**WRITTEN EXERCISE 1:**
Gather every line in the rows that contains the word "verticalAlign". Case counts.

**PAGE TEXT:**
Django Django are a British art rock band based in London, England. Formed in 2009, the band has released four studio albums starting with their self-titled debut in 2012. Their latest album Glowing in the Dark was released on 12 February 2021.

History

Formation
The quartet of David Maclean (drummer and producer), Vincent Neff (singer and guitarist), Jimmy Dixon (bassist) and Tommy Grace (synthesizer operator) met at Edinburgh College of Art, and formed Django Django in London in 2009.

David Maclean is the son of artist Marian Leven, brother of musician and director John Maclean and cousin of singer Lindsey Leven who performs with Guto Pryce in the band Gulp. Maclean and Grace are Scottish; Neff is originally from Northern Ireland while Dixon hails from Yorkshire.

"Our name has absolutely nothing to do with Django Reinhardt", wrote the band (nicknamed djangovideo in their account on YouTube) beneath the video post for their track WOR.

**EXCERPTED RECORDS:**
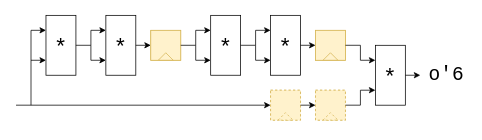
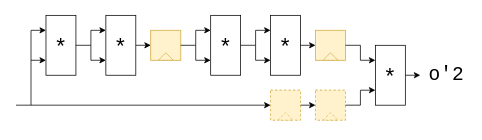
  <mxCell id="0" />
  <mxCell id="1" parent="0" />
  <mxCell id="2" value="*" style="rounded=0;whiteSpace=wrap;html=1;fontSize=30;" parent="1" vertex="1"><mxGeometry x="60" y="20" width="40" height="80" as="geometry" /></mxCell>
  <mxCell id="3" value="*" style="rounded=0;whiteSpace=wrap;html=1;fontSize=30;" parent="1" vertex="1"><mxGeometry x="140" y="20" width="40" height="80" as="geometry" /></mxCell>
  <mxCell id="4" value="" style="endArrow=classic;html=1;rounded=0;entryX=0;entryY=0.25;entryDx=0;entryDy=0;" parent="1" target="3" edge="1"><mxGeometry width="50" height="50" relative="1" as="geometry"><mxPoint x="100" y="60" as="sourcePoint" /><mxPoint x="170" y="30" as="targetPoint" /><Array as="points"><mxPoint x="120" y="60" /><mxPoint x="120" y="40" /></Array></mxGeometry></mxCell>
  <mxCell id="5" value="" style="endArrow=classic;html=1;rounded=0;entryX=0;entryY=0.75;entryDx=0;entryDy=0;" parent="1" target="3" edge="1"><mxGeometry width="50" height="50" relative="1" as="geometry"><mxPoint x="120" y="60" as="sourcePoint" /><mxPoint x="170" y="30" as="targetPoint" /><Array as="points"><mxPoint x="120" y="80" /></Array></mxGeometry></mxCell>
  <mxCell id="6" value="" style="endArrow=classic;html=1;rounded=0;exitX=1;exitY=0.5;exitDx=0;exitDy=0;" parent="1" source="3" edge="1"><mxGeometry width="50" height="50" relative="1" as="geometry"><mxPoint x="140" y="90" as="sourcePoint" /><mxPoint x="200" y="60" as="targetPoint" /></mxGeometry></mxCell>
  <mxCell id="7" value="" style="group;fillColor=#fff2cc;strokeColor=#d6b656;" parent="1" vertex="1" connectable="0"><mxGeometry x="200" y="40" width="40" height="40" as="geometry" /></mxCell>
  <mxCell id="8" value="" style="rounded=0;whiteSpace=wrap;html=1;fillColor=#fff2cc;strokeColor=#d6b656;" parent="7" vertex="1"><mxGeometry width="40" height="40" as="geometry" /></mxCell>
  <mxCell id="9" value="" style="triangle;whiteSpace=wrap;html=1;rotation=-90;fillColor=#fff2cc;strokeColor=#d6b656;" parent="7" vertex="1"><mxGeometry x="15" y="25" width="10" height="20" as="geometry" /></mxCell>
  <mxCell id="10" value="*" style="rounded=0;whiteSpace=wrap;html=1;fontSize=30;" parent="1" vertex="1"><mxGeometry x="280" y="20" width="40" height="80" as="geometry" /></mxCell>
  <mxCell id="11" value="" style="endArrow=classic;html=1;rounded=0;entryX=0;entryY=0.25;entryDx=0;entryDy=0;" parent="1" target="10" edge="1"><mxGeometry width="50" height="50" relative="1" as="geometry"><mxPoint x="240" y="60" as="sourcePoint" /><mxPoint x="310" y="30" as="targetPoint" /><Array as="points"><mxPoint x="260" y="60" /><mxPoint x="260" y="40" /></Array></mxGeometry></mxCell>
  <mxCell id="12" value="" style="endArrow=classic;html=1;rounded=0;entryX=0;entryY=0.75;entryDx=0;entryDy=0;" parent="1" target="10" edge="1"><mxGeometry width="50" height="50" relative="1" as="geometry"><mxPoint x="260" y="60" as="sourcePoint" /><mxPoint x="310" y="30" as="targetPoint" /><Array as="points"><mxPoint x="260" y="80" /></Array></mxGeometry></mxCell>
  <mxCell id="13" value="*" style="rounded=0;whiteSpace=wrap;html=1;fontSize=30;" parent="1" vertex="1"><mxGeometry x="360" y="20" width="40" height="80" as="geometry" /></mxCell>
  <mxCell id="14" value="" style="endArrow=classic;html=1;rounded=0;entryX=0;entryY=0.25;entryDx=0;entryDy=0;" parent="1" target="13" edge="1"><mxGeometry width="50" height="50" relative="1" as="geometry"><mxPoint x="320" y="60" as="sourcePoint" /><mxPoint x="390" y="30" as="targetPoint" /><Array as="points"><mxPoint x="340" y="60" /><mxPoint x="340" y="40" /></Array></mxGeometry></mxCell>
  <mxCell id="15" value="" style="endArrow=classic;html=1;rounded=0;entryX=0;entryY=0.75;entryDx=0;entryDy=0;" parent="1" target="13" edge="1"><mxGeometry width="50" height="50" relative="1" as="geometry"><mxPoint x="340" y="60" as="sourcePoint" /><mxPoint x="390" y="30" as="targetPoint" /><Array as="points"><mxPoint x="340" y="80" /></Array></mxGeometry></mxCell>
  <mxCell id="16" value="" style="endArrow=classic;html=1;rounded=0;exitX=1;exitY=0.5;exitDx=0;exitDy=0;" parent="1" source="13" edge="1"><mxGeometry width="50" height="50" relative="1" as="geometry"><mxPoint x="360" y="90" as="sourcePoint" /><mxPoint x="420" y="60" as="targetPoint" /></mxGeometry></mxCell>
  <mxCell id="17" value="" style="group;fillColor=#fff2cc;strokeColor=#d6b656;" parent="1" vertex="1" connectable="0"><mxGeometry x="420" y="40" width="40" height="40" as="geometry" /></mxCell>
  <mxCell id="18" value="" style="rounded=0;whiteSpace=wrap;html=1;fillColor=#fff2cc;strokeColor=#d6b656;" parent="17" vertex="1"><mxGeometry width="40" height="40" as="geometry" /></mxCell>
  <mxCell id="19" value="" style="triangle;whiteSpace=wrap;html=1;rotation=-90;fillColor=#fff2cc;strokeColor=#d6b656;" parent="17" vertex="1"><mxGeometry x="15" y="25" width="10" height="20" as="geometry" /></mxCell>
  <mxCell id="20" value="*" style="rounded=0;whiteSpace=wrap;html=1;fontSize=30;" parent="1" vertex="1"><mxGeometry x="500" y="60" width="40" height="80" as="geometry" /></mxCell>
  <mxCell id="21" value="" style="endArrow=classic;html=1;rounded=0;entryX=0;entryY=0.25;entryDx=0;entryDy=0;exitX=1;exitY=0.5;exitDx=0;exitDy=0;" parent="1" source="18" target="20" edge="1"><mxGeometry width="50" height="50" relative="1" as="geometry"><mxPoint x="480" y="60" as="sourcePoint" /><mxPoint x="500" y="80" as="targetPoint" /><Array as="points"><mxPoint x="480" y="60" /><mxPoint x="480" y="80" /></Array></mxGeometry></mxCell>
  <mxCell id="22" value="" style="group;fillColor=#fff2cc;strokeColor=#d6b656;dashed=1;" parent="1" vertex="1" connectable="0"><mxGeometry x="420" y="120" width="40" height="40" as="geometry" /></mxCell>
  <mxCell id="23" value="" style="rounded=0;whiteSpace=wrap;html=1;fillColor=#fff2cc;strokeColor=#d6b656;dashed=1;" parent="22" vertex="1"><mxGeometry width="40" height="40" as="geometry" /></mxCell>
  <mxCell id="24" value="" style="triangle;whiteSpace=wrap;html=1;rotation=-90;fillColor=#fff2cc;strokeColor=#d6b656;dashed=1;" parent="22" vertex="1"><mxGeometry x="15" y="25" width="10" height="20" as="geometry" /></mxCell>
  <mxCell id="25" value="" style="group;fillColor=#fff2cc;strokeColor=#d6b656;dashed=1;" parent="1" vertex="1" connectable="0"><mxGeometry x="360" y="120" width="40" height="40" as="geometry" /></mxCell>
  <mxCell id="26" value="" style="rounded=0;whiteSpace=wrap;html=1;fillColor=#fff2cc;strokeColor=#d6b656;dashed=1;" parent="25" vertex="1"><mxGeometry width="40" height="40" as="geometry" /></mxCell>
  <mxCell id="27" value="" style="triangle;whiteSpace=wrap;html=1;rotation=-90;fillColor=#fff2cc;strokeColor=#d6b656;dashed=1;" parent="25" vertex="1"><mxGeometry x="15" y="25" width="10" height="20" as="geometry" /></mxCell>
  <mxCell id="28" value="" style="endArrow=classic;html=1;rounded=0;exitX=1;exitY=0.5;exitDx=0;exitDy=0;" parent="1" edge="1"><mxGeometry width="50" height="50" relative="1" as="geometry"><mxPoint x="400" y="140" as="sourcePoint" /><mxPoint x="420" y="140" as="targetPoint" /></mxGeometry></mxCell>
  <mxCell id="29" value="" style="endArrow=classic;html=1;rounded=0;entryX=0;entryY=0.25;entryDx=0;entryDy=0;" parent="1" edge="1"><mxGeometry width="50" height="50" relative="1" as="geometry"><mxPoint x="460" y="140" as="sourcePoint" /><mxPoint x="500" y="120" as="targetPoint" /><Array as="points"><mxPoint x="480" y="140" /><mxPoint x="480" y="120" /></Array></mxGeometry></mxCell>
  <mxCell id="30" value="" style="endArrow=classic;html=1;rounded=0;" parent="1" edge="1"><mxGeometry width="50" height="50" relative="1" as="geometry"><mxPoint x="20" y="140" as="sourcePoint" /><mxPoint x="360" y="140" as="targetPoint" /><Array as="points"><mxPoint x="40" y="140" /></Array></mxGeometry></mxCell>
  <mxCell id="31" value="" style="endArrow=classic;html=1;rounded=0;exitX=1;exitY=0.5;exitDx=0;exitDy=0;" parent="1" edge="1"><mxGeometry width="50" height="50" relative="1" as="geometry"><mxPoint x="540" y="100" as="sourcePoint" /><mxPoint x="560" y="100" as="targetPoint" /></mxGeometry></mxCell>
  <mxCell id="32" value="" style="endArrow=classic;html=1;rounded=0;" parent="1" edge="1"><mxGeometry width="50" height="50" relative="1" as="geometry"><mxPoint x="40" y="80" as="sourcePoint" /><mxPoint x="60" y="80" as="targetPoint" /></mxGeometry></mxCell>
  <mxCell id="33" value="" style="endArrow=classic;html=1;rounded=0;" parent="1" edge="1"><mxGeometry width="50" height="50" relative="1" as="geometry"><mxPoint x="40" y="140" as="sourcePoint" /><mxPoint x="60" y="40" as="targetPoint" /><Array as="points"><mxPoint x="40" y="40" /></Array></mxGeometry></mxCell>
- <mxCell id="34" value="o'6" style="text;html=1;strokeColor=none;fillColor=none;align=center;verticalAlign=middle;whiteSpace=wrap;rounded=0;fontSize=26;fontFamily=Courier New;" parent="1" vertex="1"><mxGeometry x="570" y="90" width="50" height="20" as="geometry" /></mxCell>
+ <mxCell id="34" value="o'2" style="text;html=1;strokeColor=none;fillColor=none;align=center;verticalAlign=middle;whiteSpace=wrap;rounded=0;fontSize=26;fontFamily=Courier New;" parent="1" vertex="1"><mxGeometry x="570" y="90" width="50" height="20" as="geometry" /></mxCell>
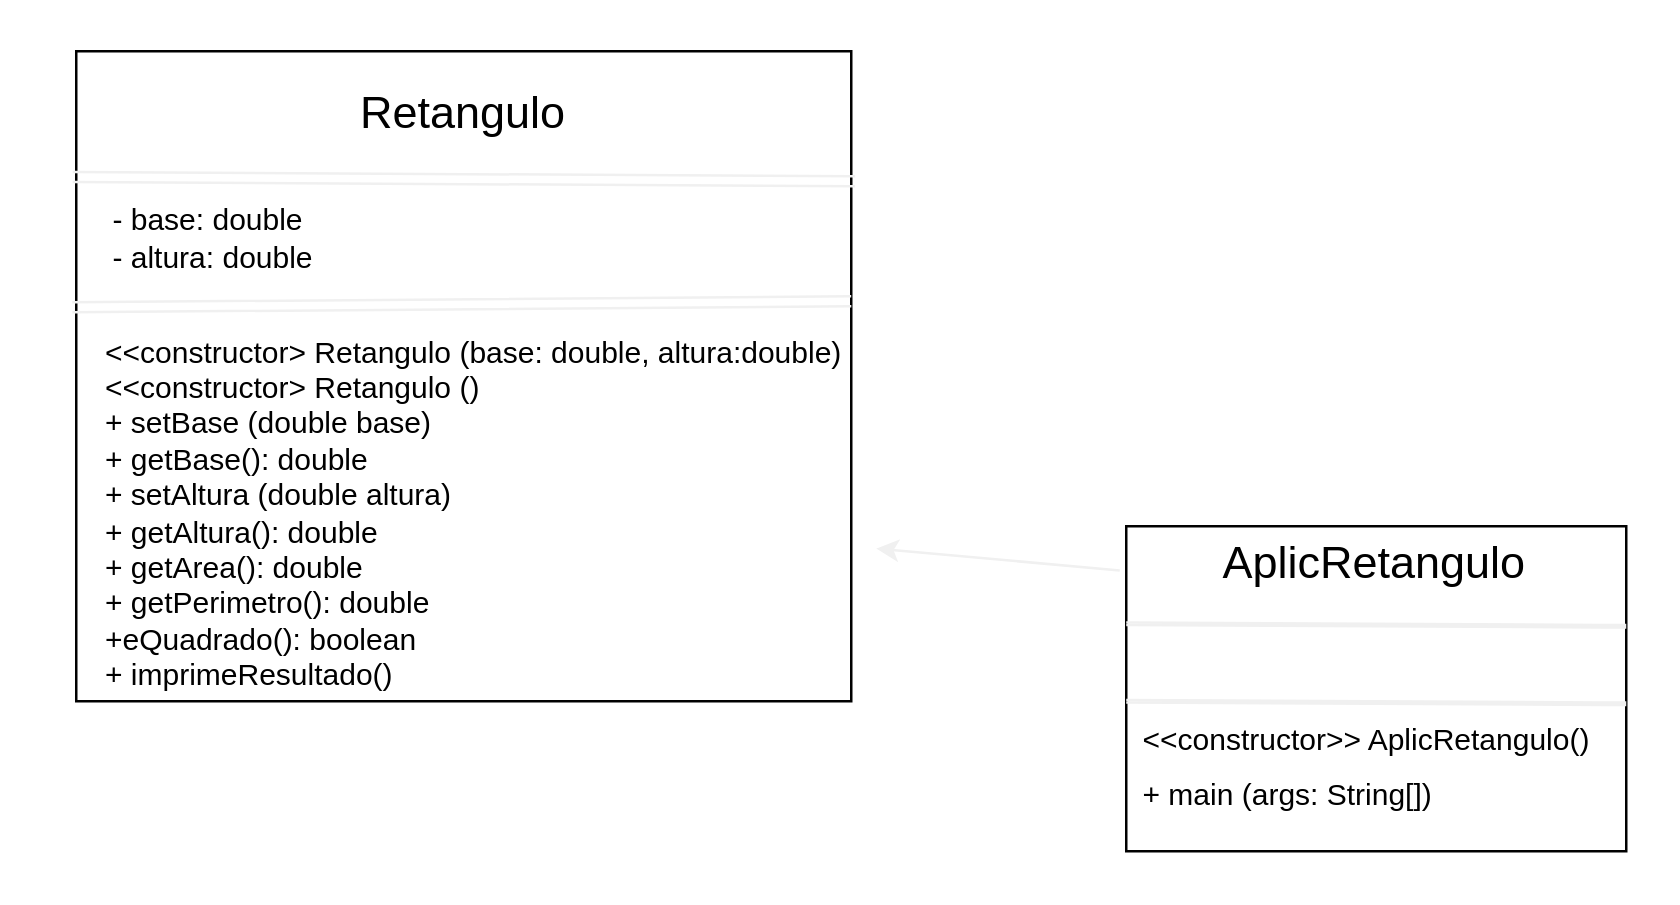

**WRITTEN EXERCISE 2:**
In two sentences, summarize the text about Django Django.

**WORKED SOLUTION 1:**
- <mxCell id="34" value="o'6" style="text;html=1;strokeColor=none;fillColor=none;align=center;verticalAlign=middle;whiteSpace=wrap;rounded=0;fontSize=26;fontFamily=Courier New;" parent="1" vertex="1"><mxGeometry x="570" y="90" width="50" height="20" as="geometry" /></mxCell>
+ <mxCell id="34" value="o'2" style="text;html=1;strokeColor=none;fillColor=none;align=center;verticalAlign=middle;whiteSpace=wrap;rounded=0;fontSize=26;fontFamily=Courier New;" parent="1" vertex="1"><mxGeometry x="570" y="90" width="50" height="20" as="geometry" /></mxCell>

**WORKED SOLUTION 2:**
Django Django is a British art rock band based in London, formed there in 2009 by four members who met at Edinburgh College of Art. The band has released four studio albums, most recently Glowing in the Dark on 12 February 2021, and says its name has nothing to do with Django Reinhardt.